_Entries supplied_.
□ □ □ □
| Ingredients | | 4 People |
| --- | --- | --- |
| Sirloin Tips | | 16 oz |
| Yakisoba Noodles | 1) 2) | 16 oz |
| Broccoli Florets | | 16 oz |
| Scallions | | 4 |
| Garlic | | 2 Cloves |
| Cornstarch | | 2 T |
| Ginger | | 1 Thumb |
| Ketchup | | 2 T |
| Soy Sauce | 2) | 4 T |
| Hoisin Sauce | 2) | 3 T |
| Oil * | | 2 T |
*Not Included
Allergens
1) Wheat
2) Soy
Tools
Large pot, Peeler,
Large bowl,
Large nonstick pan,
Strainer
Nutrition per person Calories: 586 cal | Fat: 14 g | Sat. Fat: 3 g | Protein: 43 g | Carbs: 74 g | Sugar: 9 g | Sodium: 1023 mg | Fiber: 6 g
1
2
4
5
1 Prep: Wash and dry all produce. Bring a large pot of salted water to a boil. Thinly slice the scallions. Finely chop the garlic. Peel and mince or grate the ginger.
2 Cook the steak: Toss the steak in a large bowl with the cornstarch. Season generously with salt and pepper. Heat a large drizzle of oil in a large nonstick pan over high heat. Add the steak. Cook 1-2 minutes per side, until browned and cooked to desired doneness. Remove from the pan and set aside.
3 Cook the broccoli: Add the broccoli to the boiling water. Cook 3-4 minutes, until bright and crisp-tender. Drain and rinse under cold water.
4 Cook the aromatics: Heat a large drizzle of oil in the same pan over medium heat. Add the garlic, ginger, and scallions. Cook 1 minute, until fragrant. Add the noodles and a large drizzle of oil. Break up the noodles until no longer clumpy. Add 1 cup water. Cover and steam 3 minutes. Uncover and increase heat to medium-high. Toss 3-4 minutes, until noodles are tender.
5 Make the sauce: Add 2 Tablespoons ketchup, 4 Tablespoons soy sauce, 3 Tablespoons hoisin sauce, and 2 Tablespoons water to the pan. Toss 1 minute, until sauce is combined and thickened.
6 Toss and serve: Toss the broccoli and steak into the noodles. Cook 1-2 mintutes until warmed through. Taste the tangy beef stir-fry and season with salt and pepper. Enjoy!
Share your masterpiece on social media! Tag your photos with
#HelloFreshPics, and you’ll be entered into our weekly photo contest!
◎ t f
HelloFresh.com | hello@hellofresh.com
□ □ □ □
_Goal of the exercise_.
Set down the records once more, character for character.

_Answer to this problem_.
| Ingredients | | 4 People |
| --- | --- | --- |
| Sirloin Tips | | 16 oz |
| Yakisoba Noodles | 1) 2) | 16 oz |
| Broccoli Florets | | 16 oz |
| Scallions | | 4 |
| Garlic | | 2 Cloves |
| Cornstarch | | 2 T |
| Ginger | | 1 Thumb |
| Ketchup | | 2 T |
| Soy Sauce | 2) | 4 T |
| Hoisin Sauce | 2) | 3 T |
| Oil * | | 2 T |
*Not Included
Allergens
1) Wheat
2) Soy
Tools
Large pot, Peeler,
Large bowl,
Large nonstick pan,
Strainer
Nutrition per person Calories: 586 cal | Fat: 14 g | Sat. Fat: 3 g | Protein: 43 g | Carbs: 74 g | Sugar: 9 g | Sodium: 1023 mg | Fiber: 6 g
1
2
4
5
1 Prep: Wash and dry all produce. Bring a large pot of salted water to a boil. Thinly slice the scallions. Finely chop the garlic. Peel and mince or grate the ginger.
2 Cook the steak: Toss the steak in a large bowl with the cornstarch. Season generously with salt and pepper. Heat a large drizzle of oil in a large nonstick pan over high heat. Add the steak. Cook 1-2 minutes per side, until browned and cooked to desired doneness. Remove from the pan and set aside.
3 Cook the broccoli: Add the broccoli to the boiling water. Cook 3-4 minutes, until bright and crisp-tender. Drain and rinse under cold water.
4 Cook the aromatics: Heat a large drizzle of oil in the same pan over medium heat. Add the garlic, ginger, and scallions. Cook 1 minute, until fragrant. Add the noodles and a large drizzle of oil. Break up the noodles until no longer clumpy. Add 1 cup water. Cover and steam 3 minutes. Uncover and increase heat to medium-high. Toss 3-4 minutes, until noodles are tender.
5 Make the sauce: Add 2 Tablespoons ketchup, 4 Tablespoons soy sauce, 3 Tablespoons hoisin sauce, and 2 Tablespoons water to the pan. Toss 1 minute, until sauce is combined and thickened.
6 Toss and serve: Toss the broccoli and steak into the noodles. Cook 1-2 mintutes until warmed through. Taste the tangy beef stir-fry and season with salt and pepper. Enjoy!
Share your masterpiece on social media! Tag your photos with
#HelloFreshPics, and you’ll be entered into our weekly photo contest!
◎ t f
HelloFresh.com | hello@hellofresh.com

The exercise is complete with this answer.